(Image and design file data)
== Segment start ==
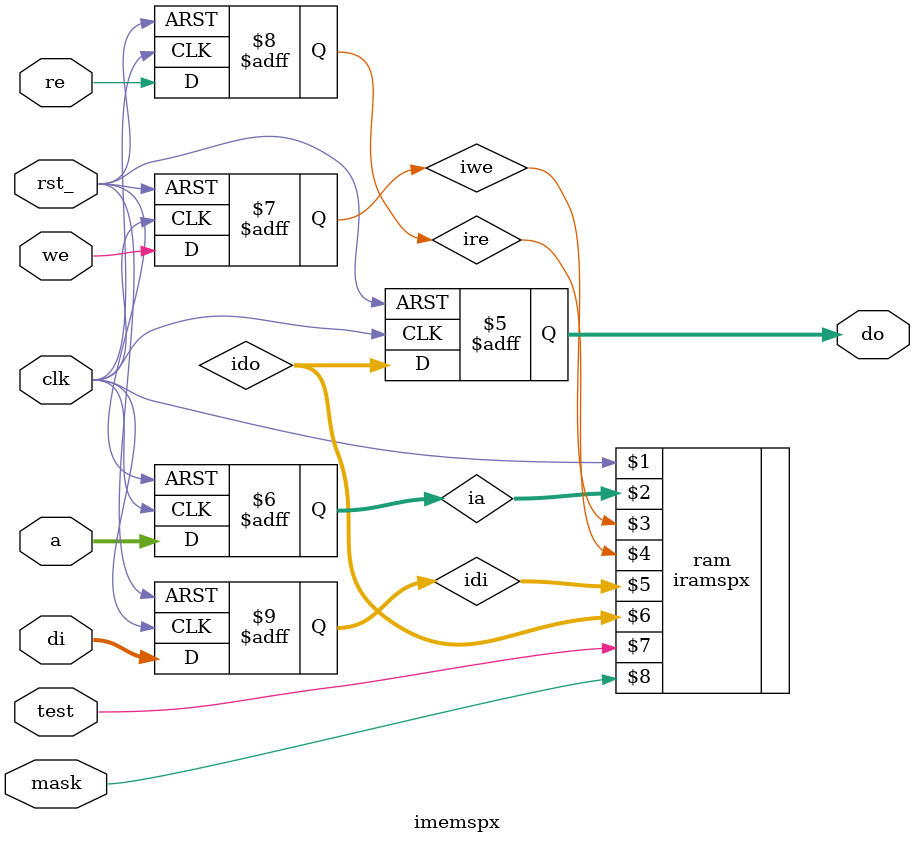
<source format=v>

module imemspx
    (
     clk,
     rst_,
     a,
     we,
     re,
     di,
     do,
     
     test,
     mask
     );

parameter ADDRBIT = 11;
parameter DEPTH = 1536;
parameter WIDTH = 32;
parameter TYPE = "AUTO";        //This parameter is for synthesis only (Do not remove)
parameter MAXDEPTH = 0;

input               clk;
input               rst_;
input [ADDRBIT-1:0] a;
input               we;
input               re;
input [WIDTH-1:0]   di;
output [WIDTH-1:0]  do;

input               test;
input               mask;

reg [ADDRBIT-1:0]   ia;
reg                 iwe;
reg                 ire;
reg [WIDTH-1:0]     idi;
wire [WIDTH-1:0]    ido;
reg [WIDTH-1:0]     do;

//wrapping logics
//input
always @ (posedge clk or negedge rst_)
    if (~rst_)
        begin
        ia  <= {ADDRBIT{1'b0}};
        iwe <= 1'b0;
        idi <= {WIDTH{1'b0}};
        ire <= 1'b0;
        end
    else
        begin
        ia  <= a;
        iwe <= we;
        idi <= di;
        ire <= re;
        end

//output
always @ (posedge clk or negedge rst_)
    if (~rst_)  do  <= {WIDTH{1'b0}};
    else        do  <= ido;

//single-port ram instantiation
iramspx #(ADDRBIT,DEPTH,WIDTH) ram (clk,ia,iwe,ire,idi,ido,test,mask);

endmodule

</source>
== Segment end ==
Wherever a line in the entries above holds "WIDTH", copy that line.

--- Response to the task ---
parameter WIDTH = 32;
input [WIDTH-1:0]   di;
output [WIDTH-1:0]  do;
reg [WIDTH-1:0]     idi;
wire [WIDTH-1:0]    ido;
reg [WIDTH-1:0]     do;
        idi <= {WIDTH{1'b0}};
    if (~rst_)  do  <= {WIDTH{1'b0}};
iramspx #(ADDRBIT,DEPTH,WIDTH) ram (clk,ia,iwe,ire,idi,ido,test,mask);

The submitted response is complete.